Fassbinder e l’estraniata incomunicabilità del contemporaneo
Ad inaugurare dicembre, ieri, l’Accademia degli Artefatti ha portato in scena l’ultima replica di “Sangue sul collo del gatto” di Fassbinder, nell’omonima sala del Teatro Elfo Puccini.
Direttamente dal foglio si sala leggo: “Un racconto di cronaca o un esperimento fantascientifico? Il capitale o il sesso? […] Il tentativo di una spiegazione o la rivelazione della sua impossibilità? Melodramma o noir? […] Forse tutto insieme, in un triller socio-linguistico con un finale non certo sorprendente – la realtà è falsa – e un colpevole altrettanto scontato – il linguaggio. Ma anche una festa del disordine. Un gioco di società che sgretola ogni ideologia e utopia politica. Una coreografia del disfacimento. Un ballo in maschera sulle ceneri di ogni immaginario. […]”
Ed in effetti sì, c’è tutto questo, nella sarabanda di immagini, situazioni e stralci di accadimenti riportati dallo sguardo di Phoebe Zeitgeist, sorta di inviata interstellare, di cui annuncia lo sbarco un cartone animato naif, che, per chi lo ha visto, immediatamente richiama la figura di Eve nel disnayano cartoon “Wall-e”. Ed è esattamente quella, la suggestione: un’aliena che si aggira fra gli uomini, osservandone i gesti, imparandone – per mimesi – il linguaggio ed i comportamenti, ma senza arrivare a coglierne le reali intenzioni e le complicate dinamiche o dietrologie. Così non fa specie che, quando finalmente prova a ripeterne stralci di frasi – random, apparentemente -, quel che ne sortisca sia un’impietosa ancorché preterintenzionale denuncia: della banalità della vita di tutti i giorni, anche; ma, soprattutto, di quanto la mediocrità del quotidiano tenda a lasciar passare sotto silenzio quelle smozzicate timide denunce, che solo il timbro meccanico e privo d’intonazione di Phoebe lascia trasparire in tutta la sua lucida ed impietosa portata.
════
ESERCIZI DA SVOLGERE
**a)** Secondo la recensione, quale compagnia ha portato in scena lo spettacolo di Fassbinder?
**b)** Trascrivi la recensione da "Fassbinder e l’estraniata" giù fino a "Teatro Elfo Puccini.", sostituendo "replica" con "rappresentazione".
**c)** Riassumi in forma più breve il paragrafo della recensione che comincia con "Ed in effetti sì", mantenendone i fatti principali.
Le voci costituiscono materiale a sé stante, separato dalla recensione.

Voci archiviate da una raccolta
════
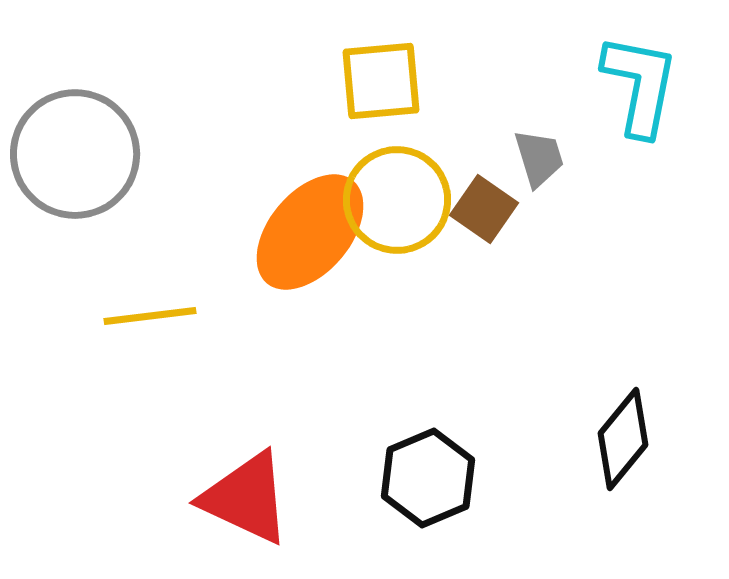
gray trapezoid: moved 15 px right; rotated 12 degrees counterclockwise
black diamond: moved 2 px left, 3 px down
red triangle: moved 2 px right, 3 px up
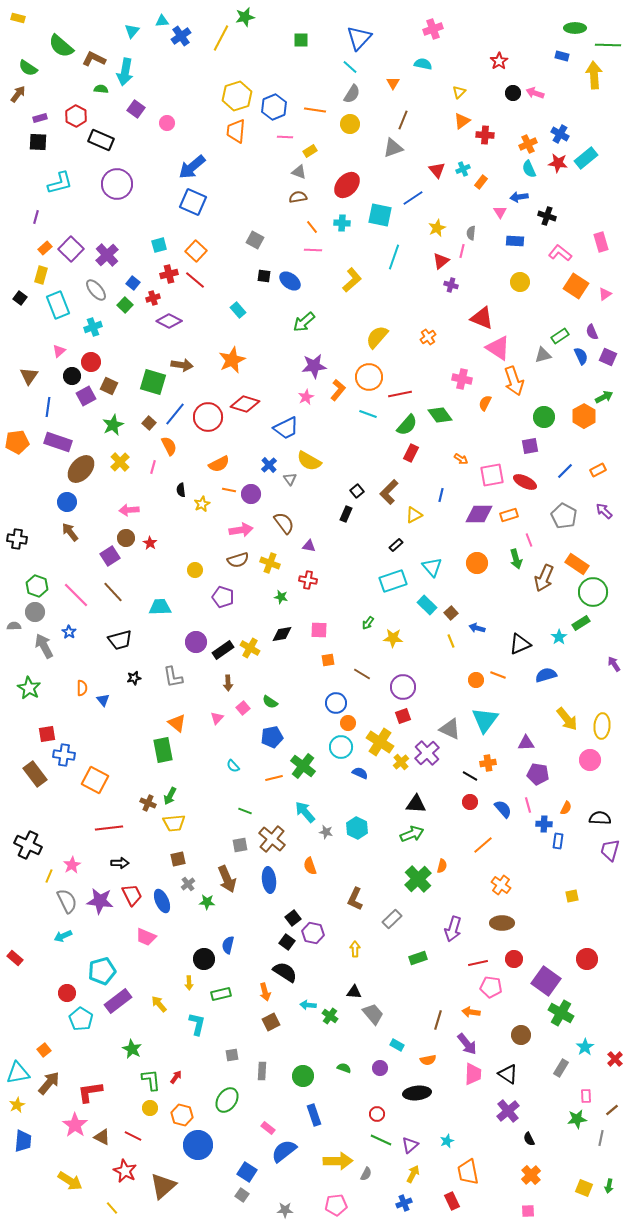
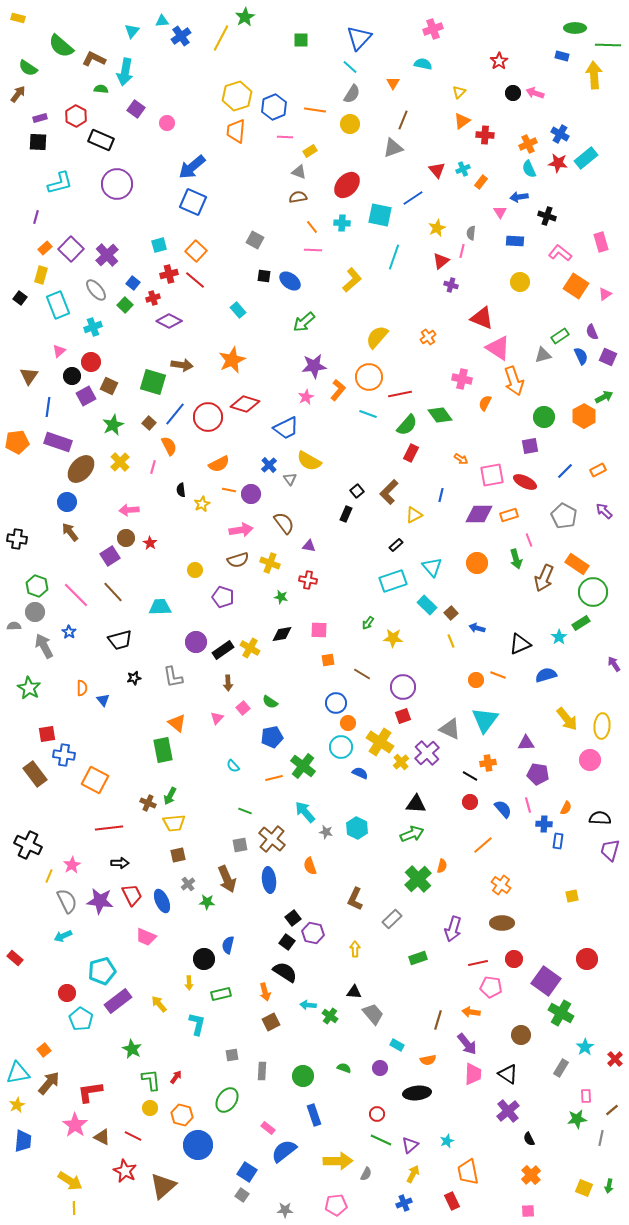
green star at (245, 17): rotated 18 degrees counterclockwise
brown square at (178, 859): moved 4 px up
yellow line at (112, 1208): moved 38 px left; rotated 40 degrees clockwise
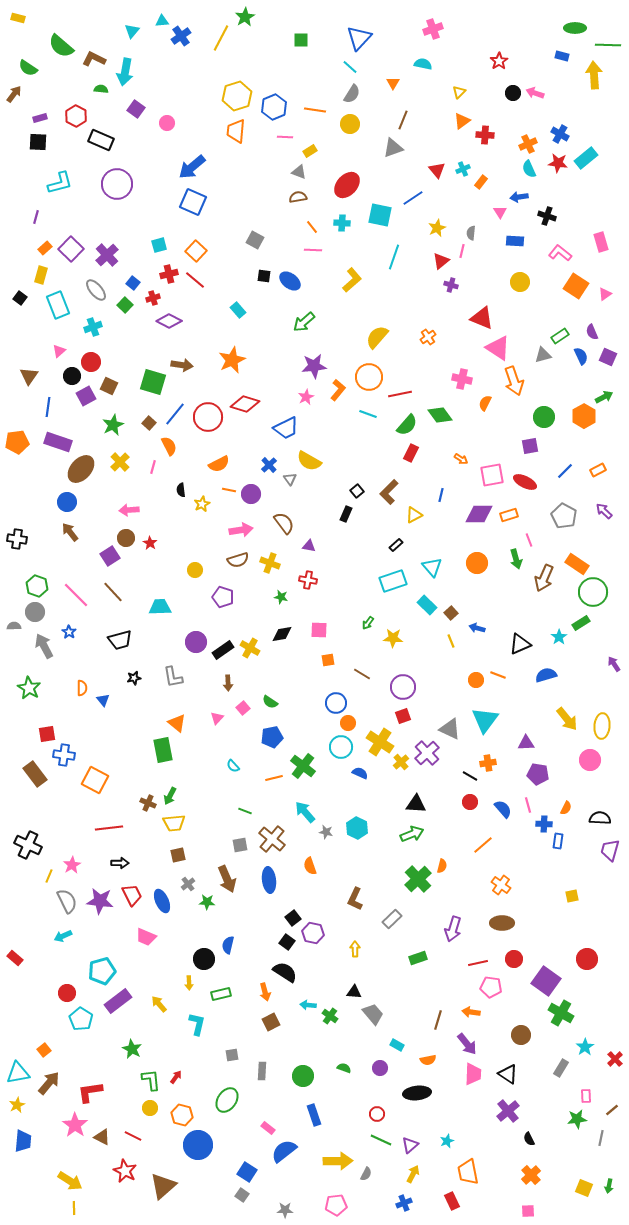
brown arrow at (18, 94): moved 4 px left
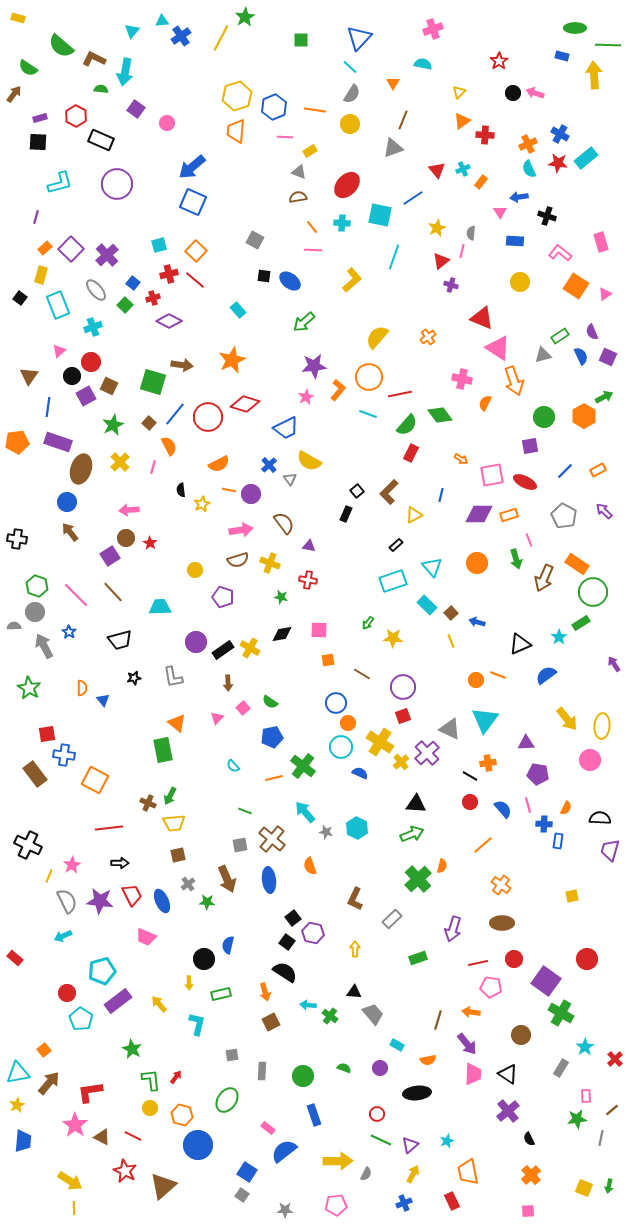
════
SOLUZIONI IN ORDINE
**a)** L'Accademia degli Artefatti.

**b)**
Fassbinder e l’estraniata incomunicabilità del contemporaneo
Ad inaugurare dicembre, ieri, l’Accademia degli Artefatti ha portato in scena l’ultima rappresentazione di “Sangue sul collo del gatto” di Fassbinder, nell’omonima sala del Teatro Elfo Puccini.

**c)** Lo spettacolo contiene davvero tutto questo. Lo si vede attraverso lo sguardo di Phoebe Zeitgeist, un'inviata interstellare il cui sbarco è annunciato da un cartone animato naif che richiama Eve di "Wall-e". Aliena tra gli uomini, ne impara per mimesi linguaggio e comportamenti, ma non ne coglie le intenzioni reali né le dinamiche complicate. Quando ripete frammenti di frasi con la sua voce meccanica e priva d'intonazione, ne nasce una denuncia involontaria della banalità quotidiana. Soprattutto, emerge come la mediocrità di tutti i giorni lasci passare sotto silenzio le timide denunce.